Cuesta creerlo. El diario Río Negro difundió recientemente un polémico fallo, sobre un ex policía de 73 años que violó a una vecinita de 12 años y la dejó embarazada. Categórica prueba del contacto sexual resultó el niño que nació como consecuencia de esa unión y que, según el examen de filiación por ADN, es hijo del victimario. Pero para los jueces que resolvieron el caso, el embarazo no demuestra que haya existido penetración, y por eso la Cámara rechazó la acusación más grave (la violación) y condenó al imputado por un delito más leve (abuso deshonesto). En apenas cuatro años, el violador volverá a vivir pared de por medio con su vecinita y con su propio hijo. El periódico añade que la Cámara fundó su veredicto en que la niña nunca manifestó que el hombre la había penetrado. Por cierto, los motivos del fallo son tan difíciles de creer como el fallo mismo.
Sumidos en la incredulidad, en la indignación y en la impotencia, en el peor de los casos nos interrogamos cómo no legitimar la ilegítima justicia por mano propia. Y en el mejor, cómo reinstaurar la credibilidad de la Justicia.
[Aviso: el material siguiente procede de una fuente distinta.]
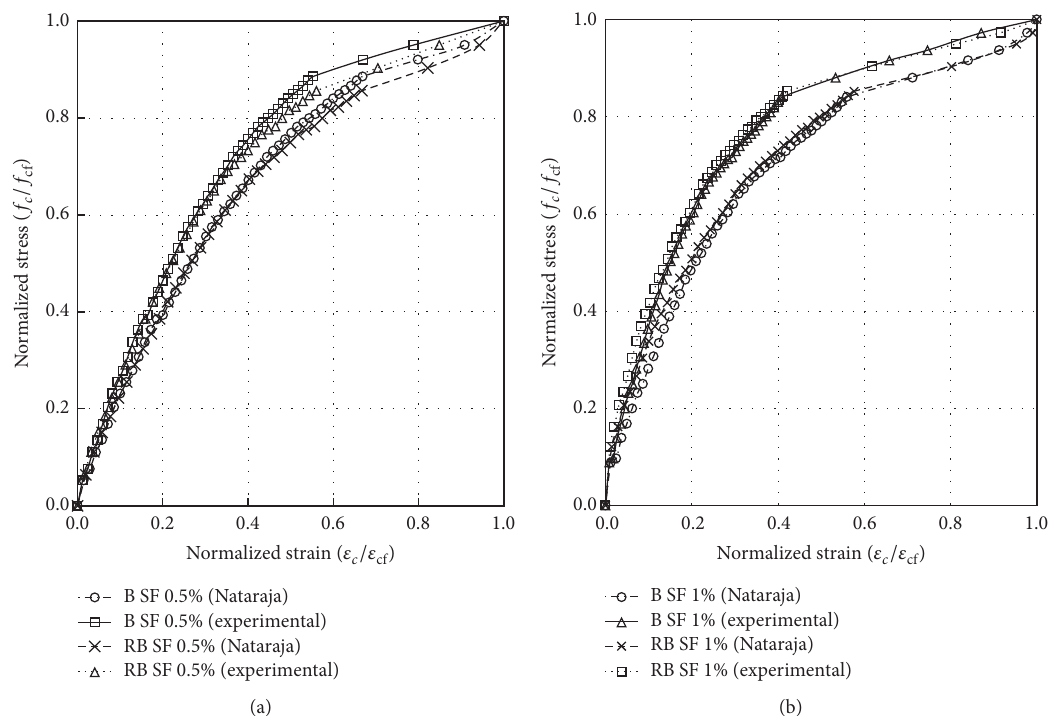
Figure 17: Normalized stress-strain diagram at 28 day; (a) 0.5% SF and (b) 1%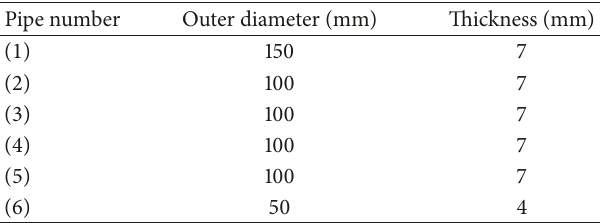
Table 1: Outer diameter and thickness of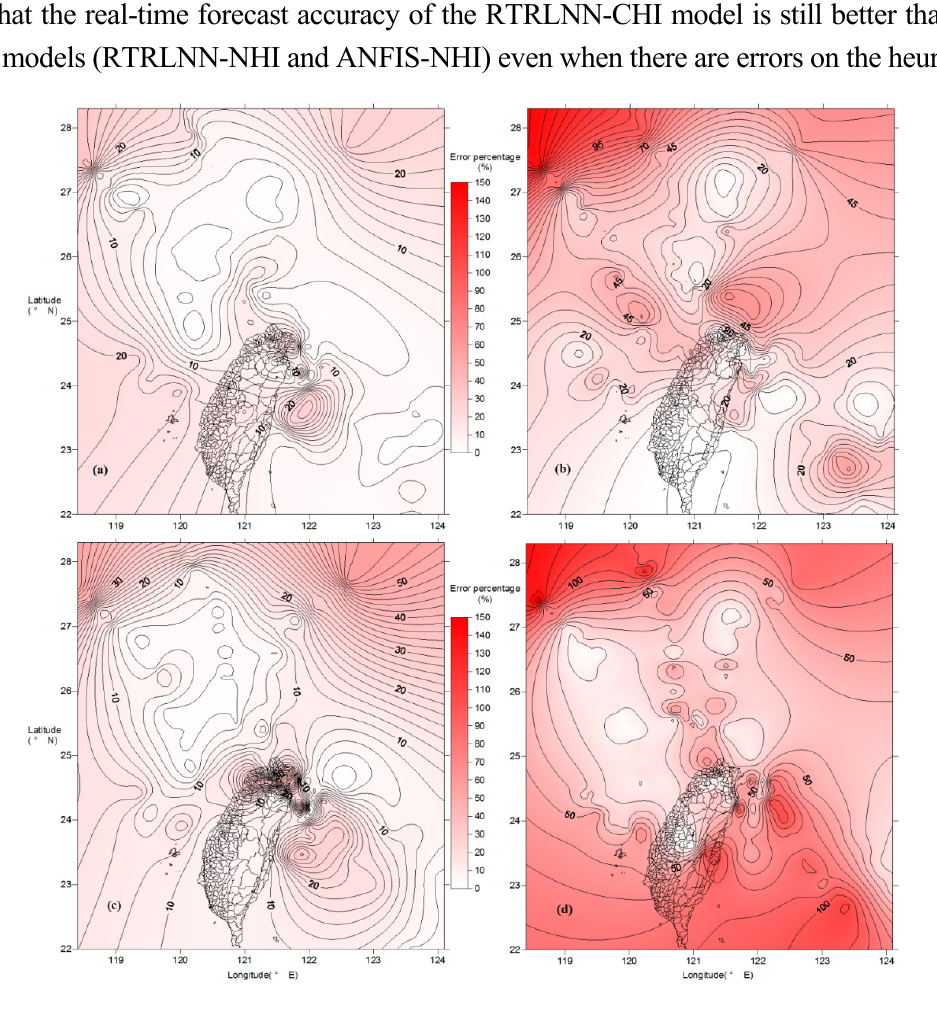
Figure 14. Comparison of spatial forecasted error feature of the four developed accumulated total inflow forecast models for the Shihmen Reservoir with relation to the typhoon central location: ( a ) RTRLNN-CHI model; ( b ) RTRLNN-NHI model; ( c ) ANFIS-CHI model; and ( d ) ANFIS-NHI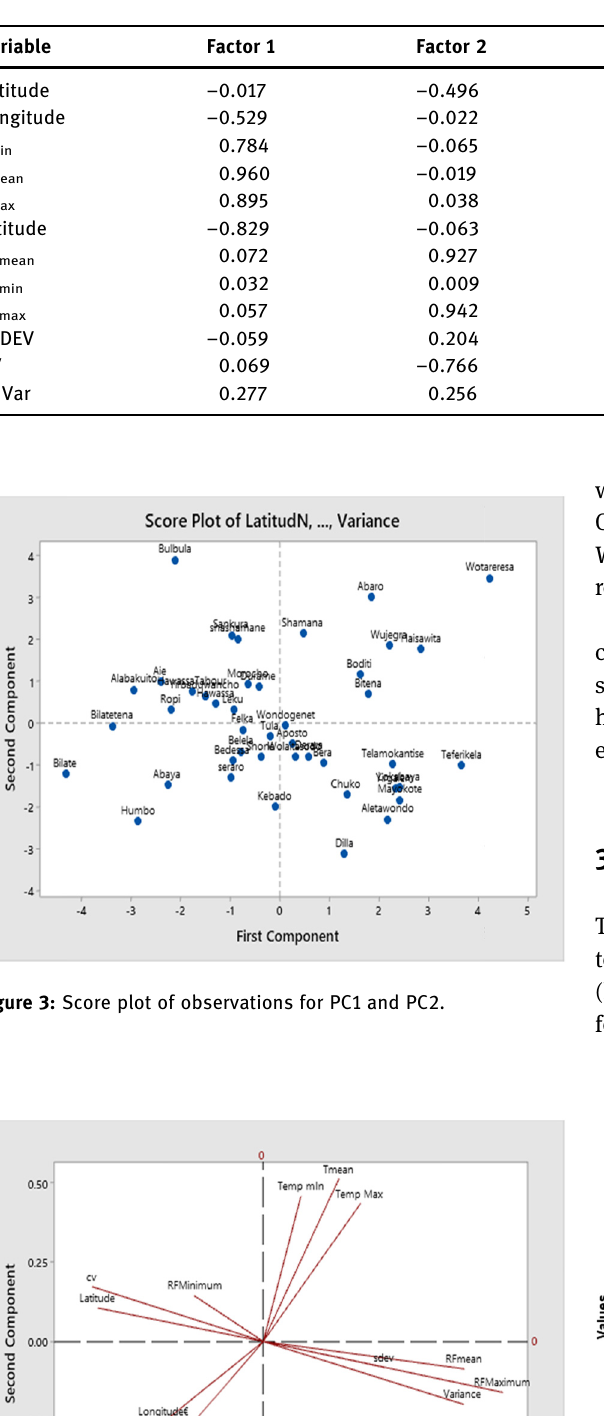
Table 4: Sorted rotated factor loadings and communalities for FMAM season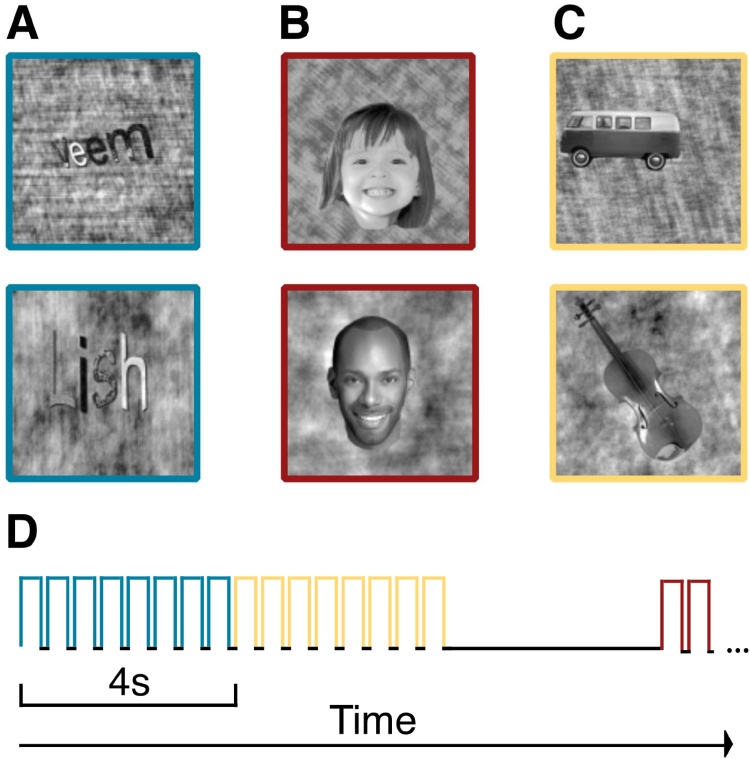
Example stimuli for each stimulus category. (A) Words. Four-letter pseudowords were presented during the word block. (B) Faces. Children and adults’ faces were shown during the face block. (C) Objects. Cars and musical instruments were displayed during the object block. (D) Timing of the functional localizer. In each categorical block, eight images were presented for 400 ms followed by 100 ms of fixation. Blank blocks (4 s of fixation) were randomly interleaved throughout the experiment. During the scan, subjects were instructed to fixate at the fixation mark in the center of display and performed a one-back task.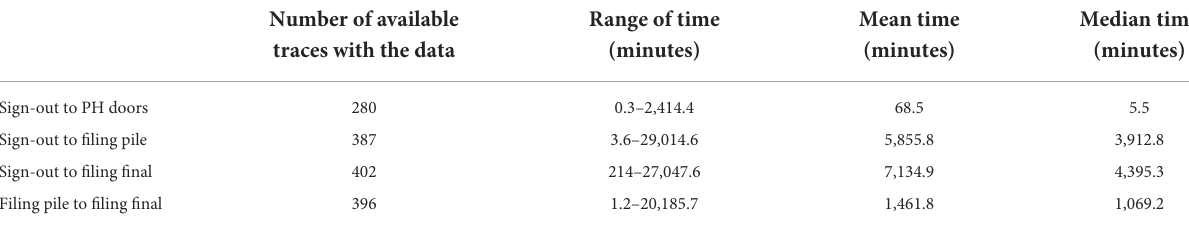
TABLE 1 Time taken between specified workflow points in the analog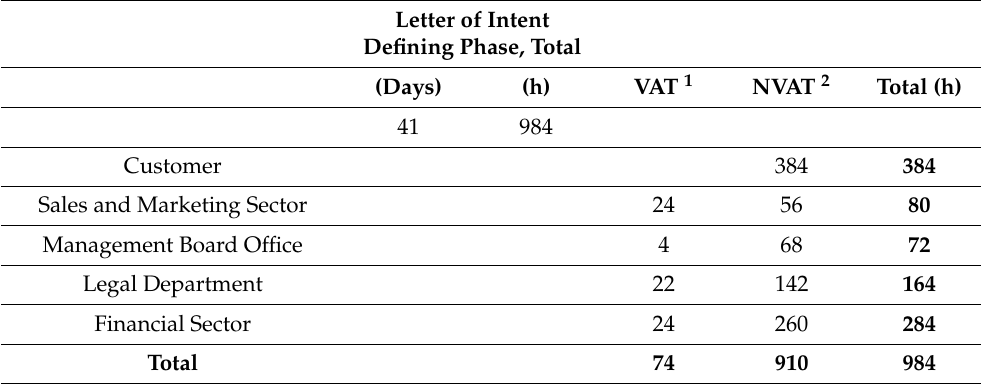
Table A4. The average durations of the Letter of Intent defining phase activities—the current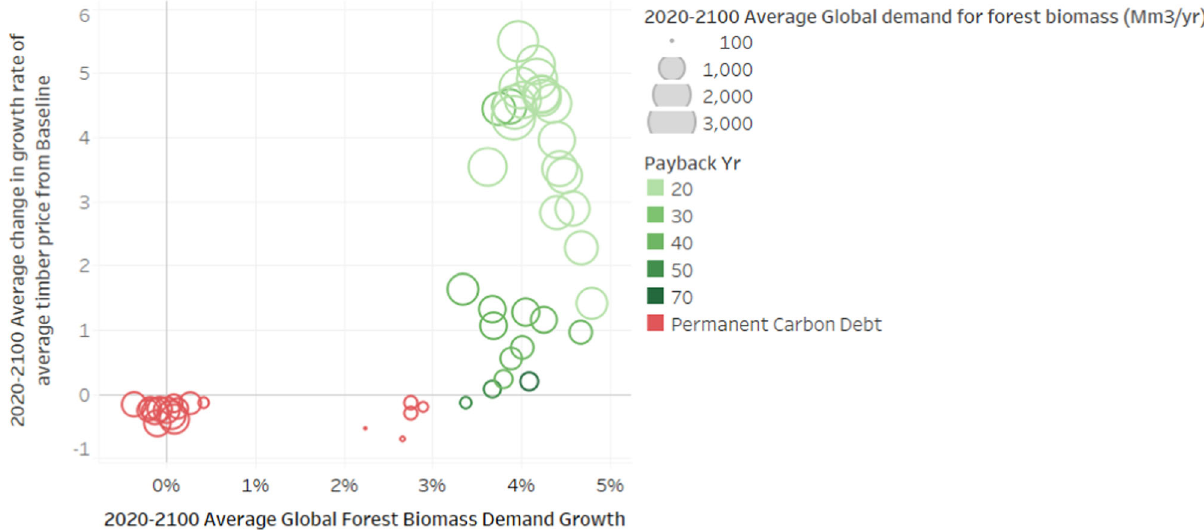
Fig. 3 Payback period of forest carbon debt under 51 demand scenarios divided by annual average forest biomass demand growth rate and change in average timber price growth from baseline, 2020 – 2100 (all carbon pools included). Each circle shows the payback period of the forest carbon debt per scenario according to the annual average forest biomass demand growth rate ( x -axis) and change in average timber price growth from baseline ( y -axis). All carbon pools are included in the carbon debt calculation. The color of the circle identi fi es the payback period: scenarios that never recover the carbon debt are in red (permanent carbon debt), while scenarios that recover it between 20 and 70 years are in green. The size of the circle represents the global annual average biomass quantity supplied between 2020 and 2100 and it ranges from 100 to 3000 Mm 3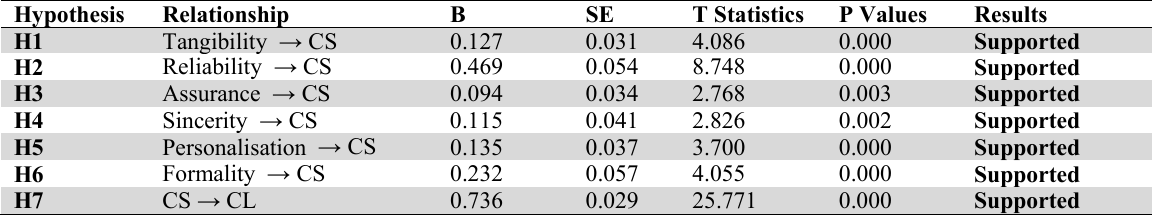
Results of Structural Model Analysis (Hypothesis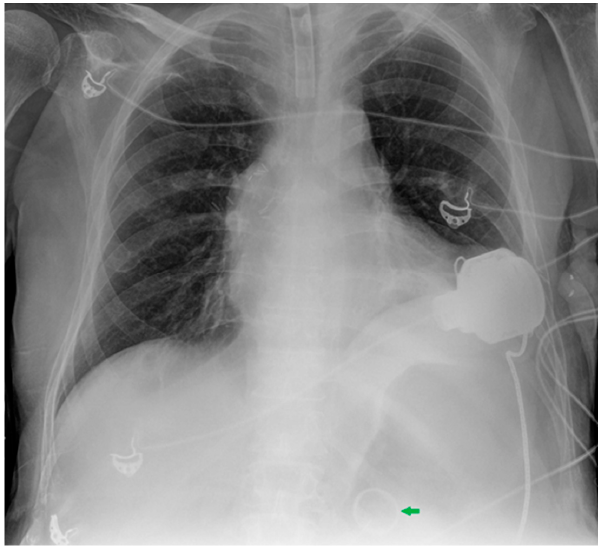
Figure 38. PA ( a ) and LL ( b ) CXR of a patient with bilateral ureteral stents (red arrows).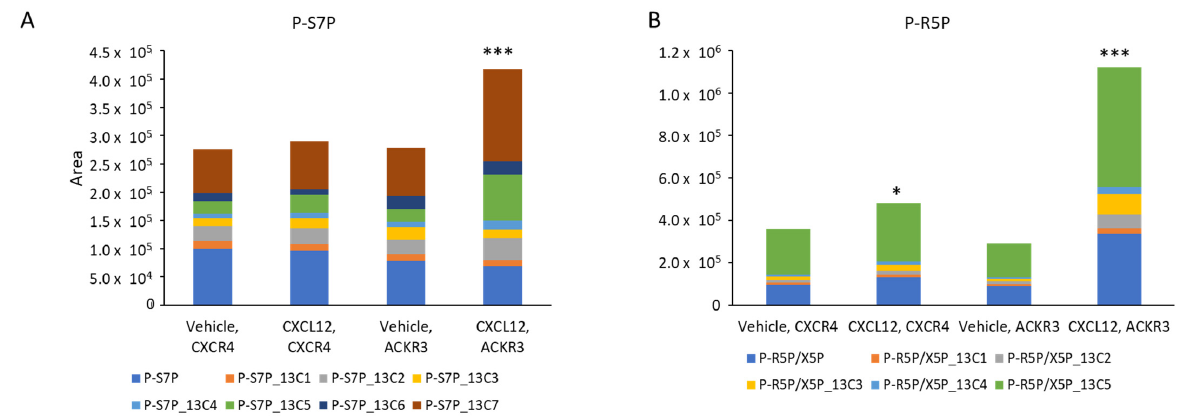
Figure 8. CXCL12 signaling through ACKR3 regulates metabolites in the oxidative and non ‐ oxidative pentose phosphate pathway. We incubated MDA ‐ MB ‐ 231 cells stably expressing CXCR4 or ACKR3 with 13 C 6 glucose and 300 ng/mL CXCL12 ‐α or vehicle for 15 min and then harvested cells for mass spectrometry, as in Figure 7. Graphs show selected metabolites in the pentose phosphate pathway regulated by CXCR4 and/or ACKR3 signaling. For each graph, different colors show the metabolite and number of incorporated 13 C molecules plotted as area from mass spectrometry analysis. Total height of each bar displays the sum of all detected molecules of the listed metabolite. ( A ) sedoheptulose ‐ 7 ‐ phosphate (non ‐ oxidative pentose phosphate pathway); and ( B ) ribulose ‐ 5 ‐ phosphate (oxidative pentose phosphate pathway). *, p < 0.05; ***, p < 0.005.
Esta aberración procesal parece ser, como el dulce de leche, de cuño local. Según parámetros científicos internacionalmente aceptados, la pedofilia es un desorden psiquiátrico crónico. Un informe especial publicado hace unos meses por la Clínica Mayo de los Estados Unidos sostiene que, para calificar a alguien de pedófilo, es preciso que esa persona tenga al menos 16 años y que sea, al menos, cinco años mayor que el niño del que ha abusado. El 70% de los pedófilos son diagnosticados por otras parafilias, tales como la frotación, el exhibicionismo, el voyeurismo y el sadismo. En un estudio que incluyó 2429 adultos pedófilos, se concluyó que sólo el siete por ciento siente atracción exclusiva hacia los niños, porcentaje que prueba que la mayoría de los pedófilos son también agresores sexuales de adultos.